Was man allerdings als Jungforscher nicht vergessen sollte und was allzu oft vernachlässigt wird, ist die Beteiligung an akademischer Lehre und Lehrerfahrung. Während der PhD- und PostDoc-Zeit wird man dazu angehalten, sich gänzlich auf die Forschungsarbeit zu konzentrieren. Aber gerade in Zeiten von kompetitiver Forschungsmittelvergabe sind Anstellungen auf akademischen Laufbahnstellen gefragter denn je. Entscheidend ist hier nebst der Qualität der Forschungsergebnisse die gesammelte Lehrerfahrung bzw. die Bereitschaft und Motivation, sich der Ausbildung von Studenten zu widmen. Aufgrund des Leistungsdilemmas nach dem Motto 'nur die besten Forscher werden sich behaupten', gilt die akademische Lehre in jungen Forscherjahren oft als 'Klotz am Bein' und beansprucht mitunter viel Zeit. Doch kann ich aus eigener Erfahrung jedem Forscher nur raten, sich so früh wie möglich in der Lehre zu engagieren. Denn die Lehre kann durch das Vermitteln alternativer Denkansätze auch die eigene Forschung beflügeln.

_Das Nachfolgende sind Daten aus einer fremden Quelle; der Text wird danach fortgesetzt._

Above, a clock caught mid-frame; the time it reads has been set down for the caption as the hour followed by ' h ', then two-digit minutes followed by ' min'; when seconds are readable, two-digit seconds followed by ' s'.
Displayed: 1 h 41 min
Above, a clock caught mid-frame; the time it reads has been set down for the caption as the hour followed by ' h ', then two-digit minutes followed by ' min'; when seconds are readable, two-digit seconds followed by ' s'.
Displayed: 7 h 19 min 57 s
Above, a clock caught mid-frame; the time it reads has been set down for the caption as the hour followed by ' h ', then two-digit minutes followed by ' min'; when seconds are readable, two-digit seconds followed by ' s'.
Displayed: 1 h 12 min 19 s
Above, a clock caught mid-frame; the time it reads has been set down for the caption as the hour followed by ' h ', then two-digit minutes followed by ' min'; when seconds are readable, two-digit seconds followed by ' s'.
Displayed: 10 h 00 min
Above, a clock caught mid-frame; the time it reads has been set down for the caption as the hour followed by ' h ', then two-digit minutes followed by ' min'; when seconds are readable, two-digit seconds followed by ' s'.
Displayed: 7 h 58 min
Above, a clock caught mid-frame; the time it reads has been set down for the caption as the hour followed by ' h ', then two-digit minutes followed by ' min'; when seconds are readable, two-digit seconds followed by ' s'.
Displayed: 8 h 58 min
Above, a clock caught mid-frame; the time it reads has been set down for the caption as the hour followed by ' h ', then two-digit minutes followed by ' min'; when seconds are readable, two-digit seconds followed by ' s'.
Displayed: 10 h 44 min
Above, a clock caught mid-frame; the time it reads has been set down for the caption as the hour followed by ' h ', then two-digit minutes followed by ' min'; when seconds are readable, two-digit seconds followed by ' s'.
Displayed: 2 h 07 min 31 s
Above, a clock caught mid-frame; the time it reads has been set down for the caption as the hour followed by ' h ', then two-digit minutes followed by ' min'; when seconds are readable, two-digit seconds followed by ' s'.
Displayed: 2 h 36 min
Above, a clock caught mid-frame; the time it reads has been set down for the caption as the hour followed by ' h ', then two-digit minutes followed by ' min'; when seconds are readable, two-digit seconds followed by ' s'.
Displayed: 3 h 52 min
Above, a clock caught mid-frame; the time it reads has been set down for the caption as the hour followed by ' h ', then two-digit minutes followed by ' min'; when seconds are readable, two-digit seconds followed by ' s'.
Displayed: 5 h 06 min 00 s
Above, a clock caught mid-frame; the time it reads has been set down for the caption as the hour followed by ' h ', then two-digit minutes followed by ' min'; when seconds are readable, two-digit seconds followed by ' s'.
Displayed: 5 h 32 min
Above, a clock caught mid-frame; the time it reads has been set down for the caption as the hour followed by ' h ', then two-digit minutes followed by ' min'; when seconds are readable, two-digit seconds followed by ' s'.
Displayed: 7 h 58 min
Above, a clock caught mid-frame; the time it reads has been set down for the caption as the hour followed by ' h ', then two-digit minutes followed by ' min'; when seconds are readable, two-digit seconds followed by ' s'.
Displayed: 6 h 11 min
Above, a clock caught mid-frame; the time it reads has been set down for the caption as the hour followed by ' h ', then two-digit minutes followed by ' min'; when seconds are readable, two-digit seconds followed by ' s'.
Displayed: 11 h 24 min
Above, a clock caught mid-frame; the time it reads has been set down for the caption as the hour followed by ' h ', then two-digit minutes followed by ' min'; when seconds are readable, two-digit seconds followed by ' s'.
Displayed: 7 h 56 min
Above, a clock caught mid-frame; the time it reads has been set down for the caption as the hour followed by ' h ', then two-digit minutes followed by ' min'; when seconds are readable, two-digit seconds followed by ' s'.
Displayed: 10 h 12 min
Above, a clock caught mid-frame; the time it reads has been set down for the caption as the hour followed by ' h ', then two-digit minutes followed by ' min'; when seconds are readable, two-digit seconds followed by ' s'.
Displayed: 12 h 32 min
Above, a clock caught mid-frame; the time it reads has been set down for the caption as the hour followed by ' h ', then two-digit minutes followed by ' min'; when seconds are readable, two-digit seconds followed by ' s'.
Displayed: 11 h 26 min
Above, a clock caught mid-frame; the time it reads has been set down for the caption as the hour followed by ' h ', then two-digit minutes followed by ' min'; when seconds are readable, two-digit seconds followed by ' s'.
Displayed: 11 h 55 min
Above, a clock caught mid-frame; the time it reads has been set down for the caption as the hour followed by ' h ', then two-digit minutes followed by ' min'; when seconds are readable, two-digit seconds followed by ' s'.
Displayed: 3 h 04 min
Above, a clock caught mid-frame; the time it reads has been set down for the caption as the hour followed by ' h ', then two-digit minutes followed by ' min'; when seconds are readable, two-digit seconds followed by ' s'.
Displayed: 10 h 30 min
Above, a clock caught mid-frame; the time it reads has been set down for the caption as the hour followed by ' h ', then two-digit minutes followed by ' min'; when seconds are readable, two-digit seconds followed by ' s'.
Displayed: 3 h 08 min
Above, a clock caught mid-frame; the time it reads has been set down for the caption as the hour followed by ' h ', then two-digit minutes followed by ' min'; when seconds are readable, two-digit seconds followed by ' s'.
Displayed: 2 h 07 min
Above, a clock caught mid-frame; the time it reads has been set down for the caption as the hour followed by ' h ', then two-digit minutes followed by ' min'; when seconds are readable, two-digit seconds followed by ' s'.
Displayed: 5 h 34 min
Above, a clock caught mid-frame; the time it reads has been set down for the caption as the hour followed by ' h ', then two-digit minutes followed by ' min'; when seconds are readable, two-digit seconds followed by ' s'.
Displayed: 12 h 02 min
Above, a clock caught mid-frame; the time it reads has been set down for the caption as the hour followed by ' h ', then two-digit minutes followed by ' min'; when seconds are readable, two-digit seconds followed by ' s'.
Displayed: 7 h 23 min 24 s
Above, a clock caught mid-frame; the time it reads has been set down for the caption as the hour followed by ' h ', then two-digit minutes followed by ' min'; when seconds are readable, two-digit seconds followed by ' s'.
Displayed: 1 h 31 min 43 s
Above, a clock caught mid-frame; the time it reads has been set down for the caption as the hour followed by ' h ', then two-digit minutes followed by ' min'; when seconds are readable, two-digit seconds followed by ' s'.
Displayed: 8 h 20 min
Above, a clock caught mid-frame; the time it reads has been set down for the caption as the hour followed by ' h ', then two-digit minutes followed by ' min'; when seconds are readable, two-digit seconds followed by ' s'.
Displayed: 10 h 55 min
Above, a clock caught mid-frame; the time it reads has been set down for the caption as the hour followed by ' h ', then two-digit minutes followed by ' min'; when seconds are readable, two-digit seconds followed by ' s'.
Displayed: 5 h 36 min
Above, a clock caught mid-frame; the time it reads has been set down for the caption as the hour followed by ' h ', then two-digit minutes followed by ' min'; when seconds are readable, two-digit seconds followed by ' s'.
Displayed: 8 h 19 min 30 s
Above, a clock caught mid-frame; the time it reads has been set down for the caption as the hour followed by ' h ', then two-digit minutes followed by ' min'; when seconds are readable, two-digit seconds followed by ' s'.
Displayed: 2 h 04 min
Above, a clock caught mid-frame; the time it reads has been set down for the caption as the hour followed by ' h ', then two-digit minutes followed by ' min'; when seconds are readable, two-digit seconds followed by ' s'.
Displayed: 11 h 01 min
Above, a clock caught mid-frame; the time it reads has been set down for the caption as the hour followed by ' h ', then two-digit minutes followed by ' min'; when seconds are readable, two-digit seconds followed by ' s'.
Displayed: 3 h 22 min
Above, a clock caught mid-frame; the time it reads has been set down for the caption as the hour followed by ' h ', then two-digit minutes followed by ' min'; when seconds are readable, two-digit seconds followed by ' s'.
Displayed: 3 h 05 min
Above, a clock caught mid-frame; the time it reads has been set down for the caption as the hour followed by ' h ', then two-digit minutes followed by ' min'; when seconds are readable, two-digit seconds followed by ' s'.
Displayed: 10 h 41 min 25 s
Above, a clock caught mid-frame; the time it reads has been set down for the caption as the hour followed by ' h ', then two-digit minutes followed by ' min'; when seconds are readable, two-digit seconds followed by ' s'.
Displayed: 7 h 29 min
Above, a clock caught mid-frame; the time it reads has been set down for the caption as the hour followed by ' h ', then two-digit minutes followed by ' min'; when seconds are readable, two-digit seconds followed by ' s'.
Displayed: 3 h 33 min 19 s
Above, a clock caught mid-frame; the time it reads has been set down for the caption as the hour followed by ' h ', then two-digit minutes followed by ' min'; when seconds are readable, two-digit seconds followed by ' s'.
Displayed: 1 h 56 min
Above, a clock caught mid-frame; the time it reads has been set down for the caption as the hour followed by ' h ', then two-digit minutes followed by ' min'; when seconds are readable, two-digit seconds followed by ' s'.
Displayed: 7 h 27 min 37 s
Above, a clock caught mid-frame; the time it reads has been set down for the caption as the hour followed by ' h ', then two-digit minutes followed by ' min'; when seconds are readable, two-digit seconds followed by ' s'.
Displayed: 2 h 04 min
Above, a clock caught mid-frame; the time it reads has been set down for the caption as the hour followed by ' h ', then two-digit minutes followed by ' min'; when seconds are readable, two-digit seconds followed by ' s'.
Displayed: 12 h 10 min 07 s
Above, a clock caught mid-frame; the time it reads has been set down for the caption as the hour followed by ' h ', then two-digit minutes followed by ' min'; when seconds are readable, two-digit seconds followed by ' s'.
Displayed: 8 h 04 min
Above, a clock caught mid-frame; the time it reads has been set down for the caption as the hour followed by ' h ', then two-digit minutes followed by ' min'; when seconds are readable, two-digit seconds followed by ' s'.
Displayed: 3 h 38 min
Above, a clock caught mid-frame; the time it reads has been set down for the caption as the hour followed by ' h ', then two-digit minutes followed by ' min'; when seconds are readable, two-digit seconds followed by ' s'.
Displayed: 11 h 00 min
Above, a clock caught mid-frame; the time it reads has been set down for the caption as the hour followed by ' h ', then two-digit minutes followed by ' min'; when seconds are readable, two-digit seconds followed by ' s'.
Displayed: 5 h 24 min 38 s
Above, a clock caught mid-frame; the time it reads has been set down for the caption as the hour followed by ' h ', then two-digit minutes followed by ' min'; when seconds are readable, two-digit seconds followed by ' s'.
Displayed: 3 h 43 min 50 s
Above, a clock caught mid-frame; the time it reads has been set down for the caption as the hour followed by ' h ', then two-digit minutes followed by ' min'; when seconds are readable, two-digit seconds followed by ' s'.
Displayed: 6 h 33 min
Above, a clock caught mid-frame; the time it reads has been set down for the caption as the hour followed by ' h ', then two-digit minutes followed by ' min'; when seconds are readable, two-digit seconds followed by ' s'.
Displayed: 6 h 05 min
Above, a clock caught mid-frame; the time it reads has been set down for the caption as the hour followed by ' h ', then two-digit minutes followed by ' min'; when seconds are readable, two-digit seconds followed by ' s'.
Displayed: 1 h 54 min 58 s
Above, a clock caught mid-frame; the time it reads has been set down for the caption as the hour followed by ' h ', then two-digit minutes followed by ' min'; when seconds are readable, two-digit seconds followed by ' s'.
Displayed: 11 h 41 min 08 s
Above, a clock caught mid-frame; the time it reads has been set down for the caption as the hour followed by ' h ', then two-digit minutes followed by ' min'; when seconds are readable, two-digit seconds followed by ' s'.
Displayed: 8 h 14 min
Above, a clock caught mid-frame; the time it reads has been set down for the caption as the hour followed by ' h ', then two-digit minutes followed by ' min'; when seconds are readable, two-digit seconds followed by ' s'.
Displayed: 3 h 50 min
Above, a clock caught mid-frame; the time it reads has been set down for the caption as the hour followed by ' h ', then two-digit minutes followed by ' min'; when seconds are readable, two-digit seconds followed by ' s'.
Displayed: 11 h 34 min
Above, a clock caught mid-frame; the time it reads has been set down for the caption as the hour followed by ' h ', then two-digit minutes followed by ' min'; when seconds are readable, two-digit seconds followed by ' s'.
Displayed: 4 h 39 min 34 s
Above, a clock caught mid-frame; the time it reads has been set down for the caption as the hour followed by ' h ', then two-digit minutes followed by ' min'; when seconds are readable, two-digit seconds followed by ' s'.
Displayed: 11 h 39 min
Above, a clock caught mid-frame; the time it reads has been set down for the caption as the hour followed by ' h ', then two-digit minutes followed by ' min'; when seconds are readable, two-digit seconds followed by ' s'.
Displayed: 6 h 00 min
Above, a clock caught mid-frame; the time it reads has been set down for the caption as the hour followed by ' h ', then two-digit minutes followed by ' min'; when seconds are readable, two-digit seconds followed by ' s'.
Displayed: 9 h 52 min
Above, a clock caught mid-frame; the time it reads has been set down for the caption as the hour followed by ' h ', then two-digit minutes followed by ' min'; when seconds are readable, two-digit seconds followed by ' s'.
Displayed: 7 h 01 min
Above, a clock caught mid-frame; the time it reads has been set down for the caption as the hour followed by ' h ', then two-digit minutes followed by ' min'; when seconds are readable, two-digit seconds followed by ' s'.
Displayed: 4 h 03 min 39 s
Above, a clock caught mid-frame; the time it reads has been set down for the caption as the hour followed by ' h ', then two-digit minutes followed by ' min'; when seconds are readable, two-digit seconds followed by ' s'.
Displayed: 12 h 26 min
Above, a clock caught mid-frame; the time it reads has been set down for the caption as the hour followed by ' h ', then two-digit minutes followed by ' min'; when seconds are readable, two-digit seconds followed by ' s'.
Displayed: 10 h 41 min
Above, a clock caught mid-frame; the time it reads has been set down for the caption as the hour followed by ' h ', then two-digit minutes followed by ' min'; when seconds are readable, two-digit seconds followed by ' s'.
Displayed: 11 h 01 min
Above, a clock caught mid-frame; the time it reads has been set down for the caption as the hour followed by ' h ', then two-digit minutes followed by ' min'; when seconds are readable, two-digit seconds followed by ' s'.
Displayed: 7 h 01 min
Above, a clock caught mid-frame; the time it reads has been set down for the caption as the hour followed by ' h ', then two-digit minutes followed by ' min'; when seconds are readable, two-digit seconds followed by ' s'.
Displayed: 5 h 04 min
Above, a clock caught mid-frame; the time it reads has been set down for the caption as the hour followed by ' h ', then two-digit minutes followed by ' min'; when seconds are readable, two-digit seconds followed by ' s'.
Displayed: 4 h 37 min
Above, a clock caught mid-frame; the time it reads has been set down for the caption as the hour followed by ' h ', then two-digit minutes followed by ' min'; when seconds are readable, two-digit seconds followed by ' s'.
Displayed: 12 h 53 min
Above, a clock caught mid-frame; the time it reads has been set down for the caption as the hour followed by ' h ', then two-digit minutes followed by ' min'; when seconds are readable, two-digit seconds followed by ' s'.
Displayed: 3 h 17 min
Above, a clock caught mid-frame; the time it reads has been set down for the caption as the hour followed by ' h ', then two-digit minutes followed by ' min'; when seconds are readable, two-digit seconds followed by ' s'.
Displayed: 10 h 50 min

Für eine akademische Laufbahn in Österreich gibt es durchaus gute Karrieremodelle und Förderungsmaßnahmen, die in ihrer Anzahl allerdings entscheidend durch die Budgetplanungen der Politik beeinflusst werden. Es gibt nach wie vor zu wenig Ressourcen für zu viele Anwärter. Man sollte sich daher früh darüber Gedanken machen, welchen Weg man einschlägt und welche Schritte man setzt. Um den Blick stets auf dem Wesentlichen halten zu können, benötigen junge Talente die Unterstützung von erfahrenen Wissenschaftern und vor allem frühzeitig die Aussicht auf eine gesicherte Stelle mit der Möglichkeit, Ideen zu entwickeln und damit die wissenschaftliche Welt zu bereichern.